--- MATERIAL PROVIDED Enclosed Below ---
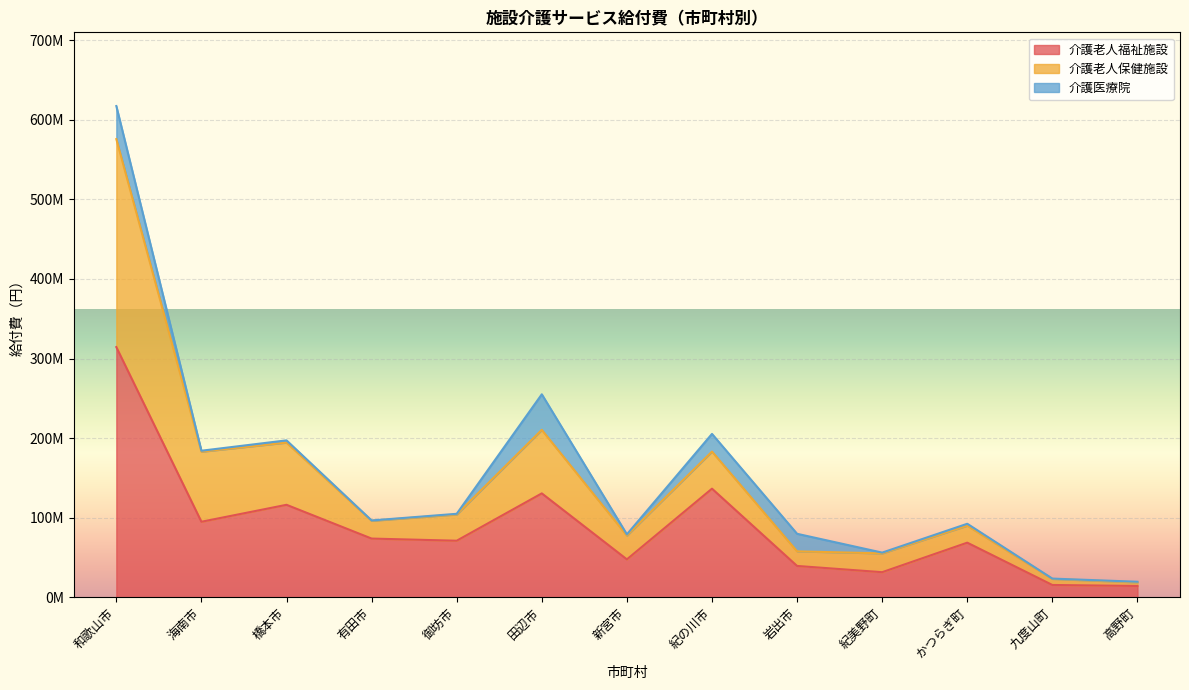

What are all the series names shown in the legend?

介護老人福祉施設, 介護老人保健施設, 介護医療院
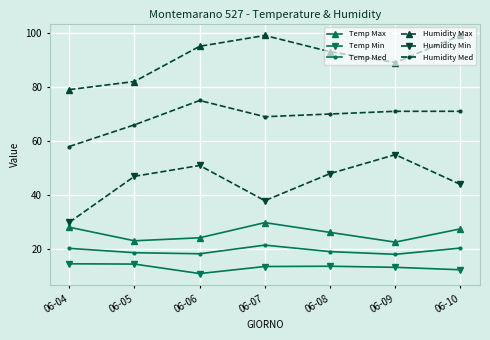

Which category has the lowest value in the Humidity Min series?

06-04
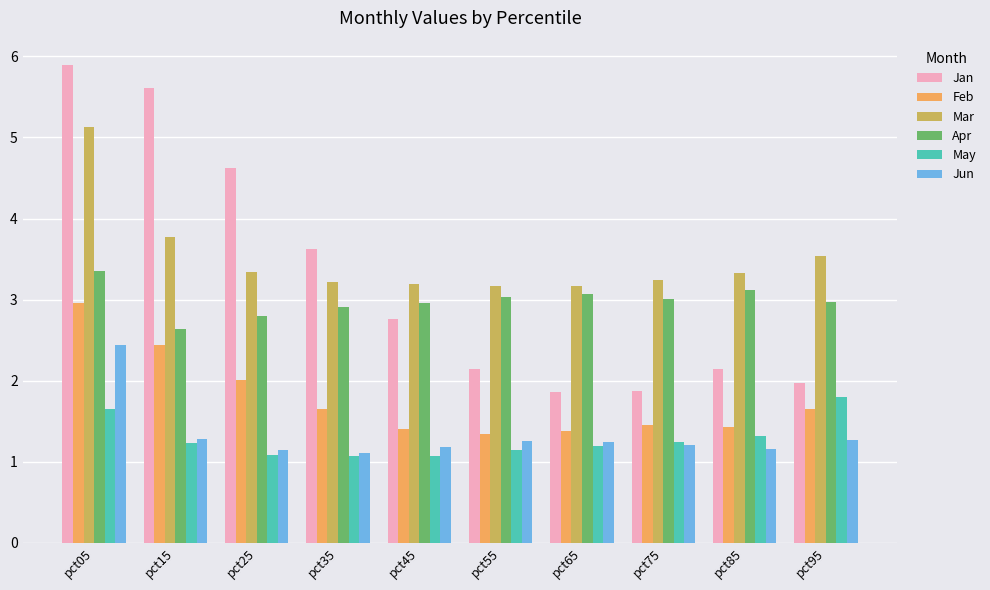

What is the sum of the Mar values at pct75 and pct35?

6.5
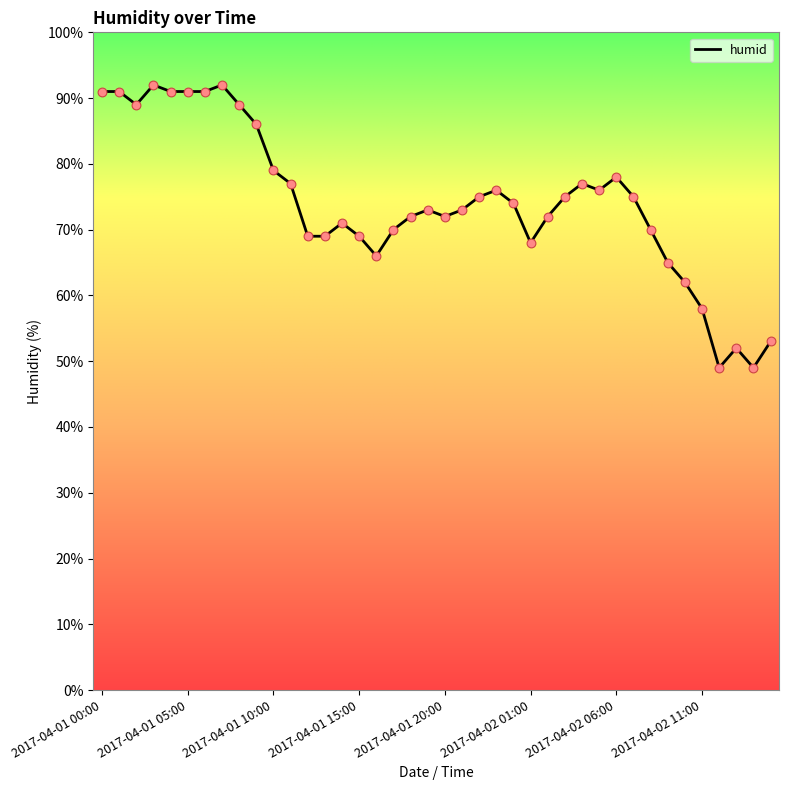

What is the difference between the maximum and minimum values?

43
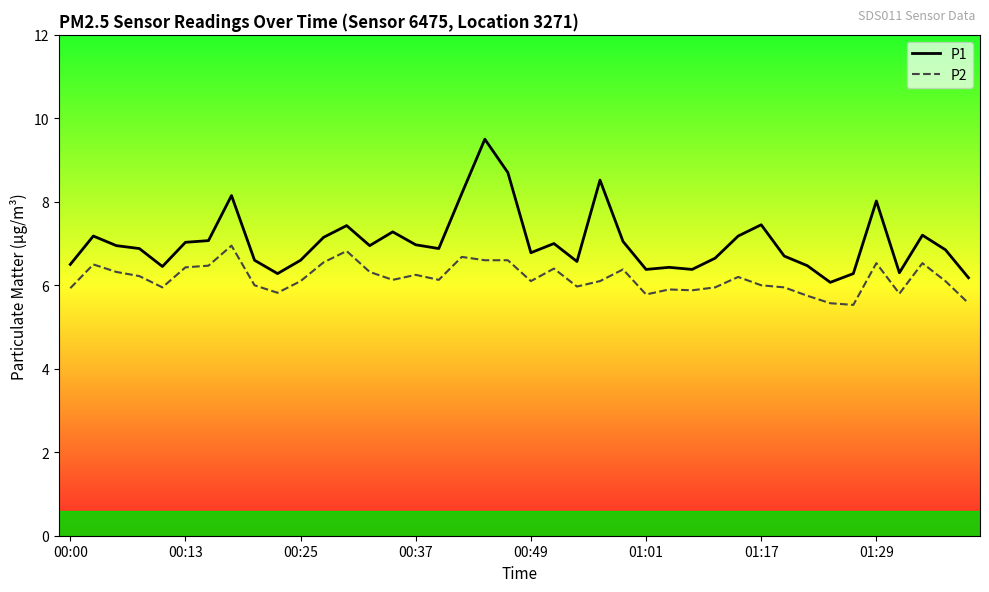

True or false: P1 and P2 cross at least once.

False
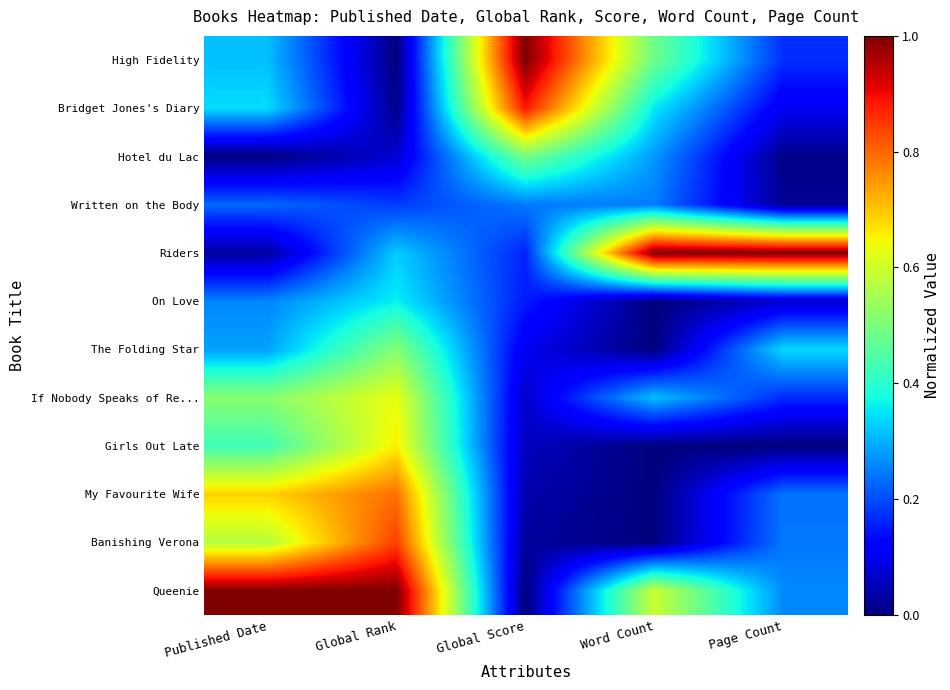

Reading right to left, extract all data points from this chart.

High Fidelity: Page Count=0.2	Word Count=0.5	Global Score=1.0	Global Rank=0.0	Published Date=0.3
Bridget Jones's Diary: Page Count=0.1	Word Count=0.4	Global Score=0.9	Global Rank=0.0	Published Date=0.3
Hotel du Lac: Page Count=0.0	Word Count=0.3	Global Score=0.5	Global Rank=0.1	Published Date=0.0
Written on the Body: Page Count=0.0	Word Count=0.2	Global Score=0.2	Global Rank=0.2	Published Date=0.2
Riders: Page Count=1.0	Word Count=1.0	Global Score=0.2	Global Rank=0.3	Published Date=0.0
On Love: Page Count=0.1	Word Count=0.0	Global Score=0.2	Global Rank=0.4	Published Date=0.3
The Folding Star: Page Count=0.3	Word Count=0.0	Global Score=0.1	Global Rank=0.5	Published Date=0.3
If Nobody Speaks of Re...: Page Count=0.2	Word Count=0.3	Global Score=0.1	Global Rank=0.6	Published Date=0.5
Girls Out Late: Page Count=0.0	Word Count=0.0	Global Score=0.1	Global Rank=0.7	Published Date=0.4
My Favourite Wife: Page Count=0.2	Word Count=0.0	Global Score=0.0	Global Rank=0.8	Published Date=0.7
Banishing Verona: Page Count=0.2	Word Count=0.0	Global Score=0.0	Global Rank=0.8	Published Date=0.6
Queenie: Page Count=0.3	Word Count=0.6	Global Score=0.0	Global Rank=1.0	Published Date=1.0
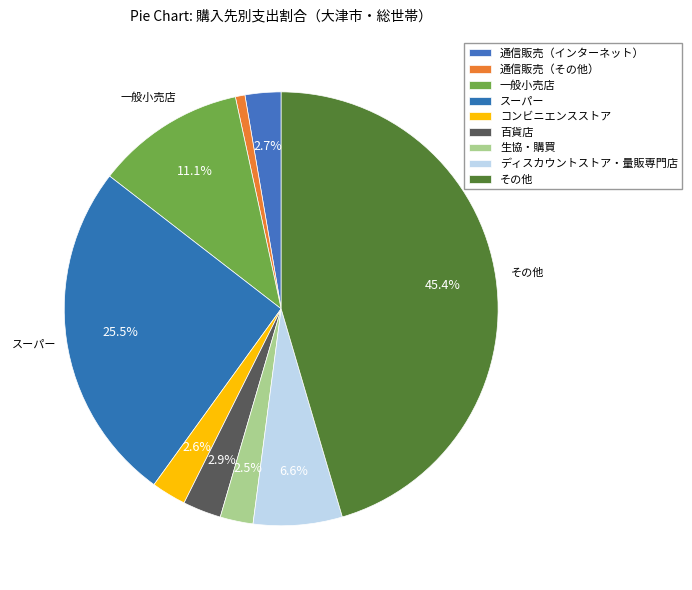

What is the total percentage of 生協・購買 and その他?

47.9%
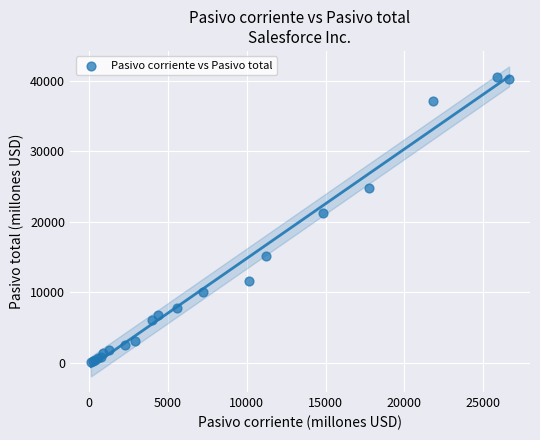

What Y value in the scatter plot is closest to 20312?

21241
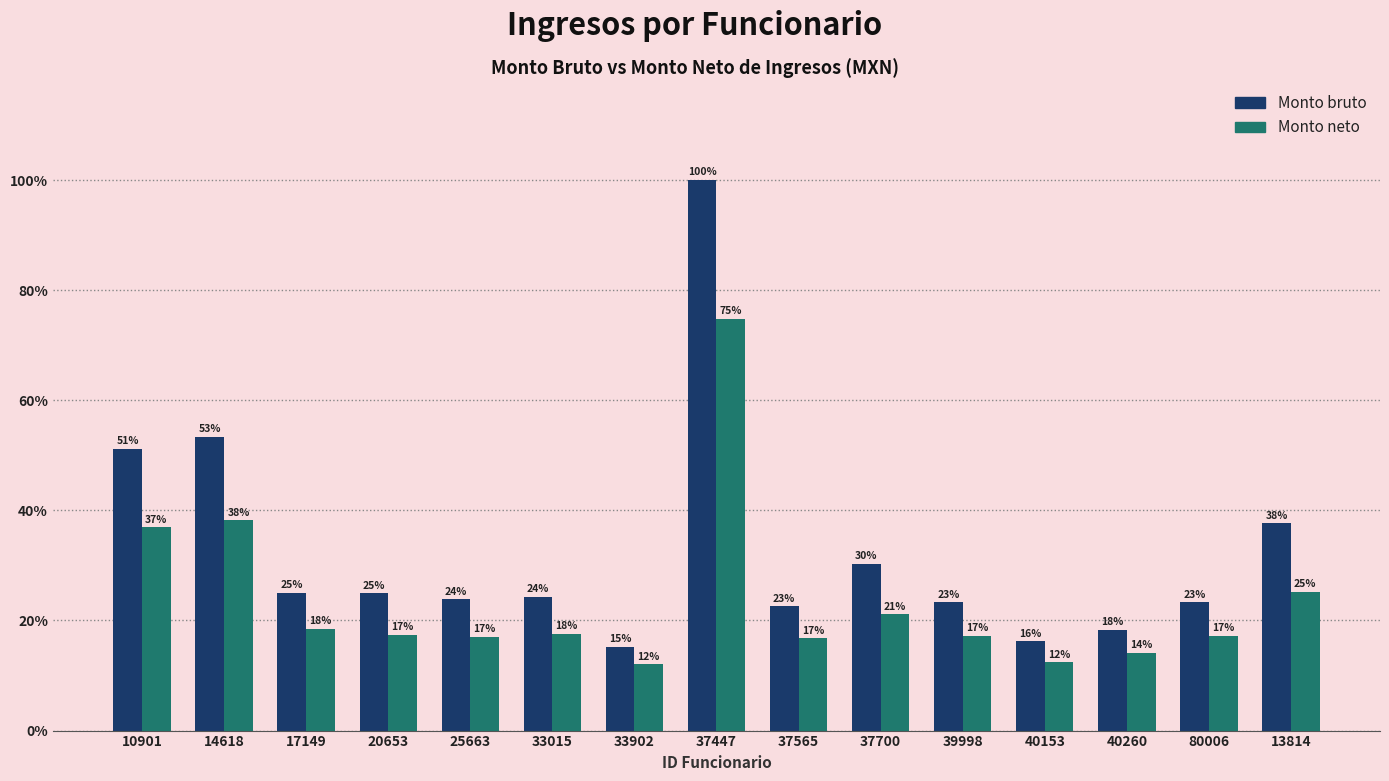

What are all the series names shown in the legend?

Monto bruto, Monto neto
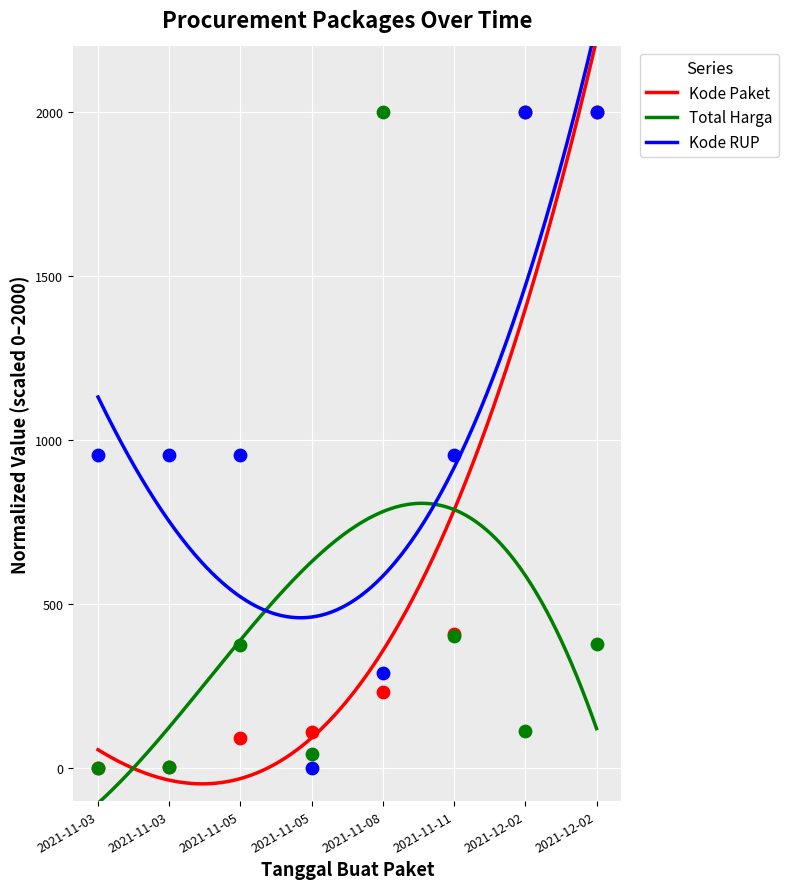

At how many categories does at least one series exceed 1637?

3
--- End of Enclosed MATERIAL PROVIDED ---
PROMPT: Reproduce all of the data above verbatim, leaving out the pictures.

FINISHED TASK:
What are all the series names shown in the legend?

介護老人福祉施設, 介護老人保健施設, 介護医療院

Which category has the lowest value in the Humidity Min series?

06-04

What is the sum of the Mar values at pct75 and pct35?

6.5

What is the difference between the maximum and minimum values?

43

True or false: P1 and P2 cross at least once.

False

Reading right to left, extract all data points from this chart.

High Fidelity: Page Count=0.2	Word Count=0.5	Global Score=1.0	Global Rank=0.0	Published Date=0.3
Bridget Jones's Diary: Page Count=0.1	Word Count=0.4	Global Score=0.9	Global Rank=0.0	Published Date=0.3
Hotel du Lac: Page Count=0.0	Word Count=0.3	Global Score=0.5	Global Rank=0.1	Published Date=0.0
Written on the Body: Page Count=0.0	Word Count=0.2	Global Score=0.2	Global Rank=0.2	Published Date=0.2
Riders: Page Count=1.0	Word Count=1.0	Global Score=0.2	Global Rank=0.3	Published Date=0.0
On Love: Page Count=0.1	Word Count=0.0	Global Score=0.2	Global Rank=0.4	Published Date=0.3
The Folding Star: Page Count=0.3	Word Count=0.0	Global Score=0.1	Global Rank=0.5	Published Date=0.3
If Nobody Speaks of Re...: Page Count=0.2	Word Count=0.3	Global Score=0.1	Global Rank=0.6	Published Date=0.5
Girls Out Late: Page Count=0.0	Word Count=0.0	Global Score=0.1	Global Rank=0.7	Published Date=0.4
My Favourite Wife: Page Count=0.2	Word Count=0.0	Global Score=0.0	Global Rank=0.8	Published Date=0.7
Banishing Verona: Page Count=0.2	Word Count=0.0	Global Score=0.0	Global Rank=0.8	Published Date=0.6
Queenie: Page Count=0.3	Word Count=0.6	Global Score=0.0	Global Rank=1.0	Published Date=1.0

What is the total percentage of 生協・購買 and その他?

47.9%

What Y value in the scatter plot is closest to 20312?

21241

What are all the series names shown in the legend?

Monto bruto, Monto neto

At how many categories does at least one series exceed 1637?

3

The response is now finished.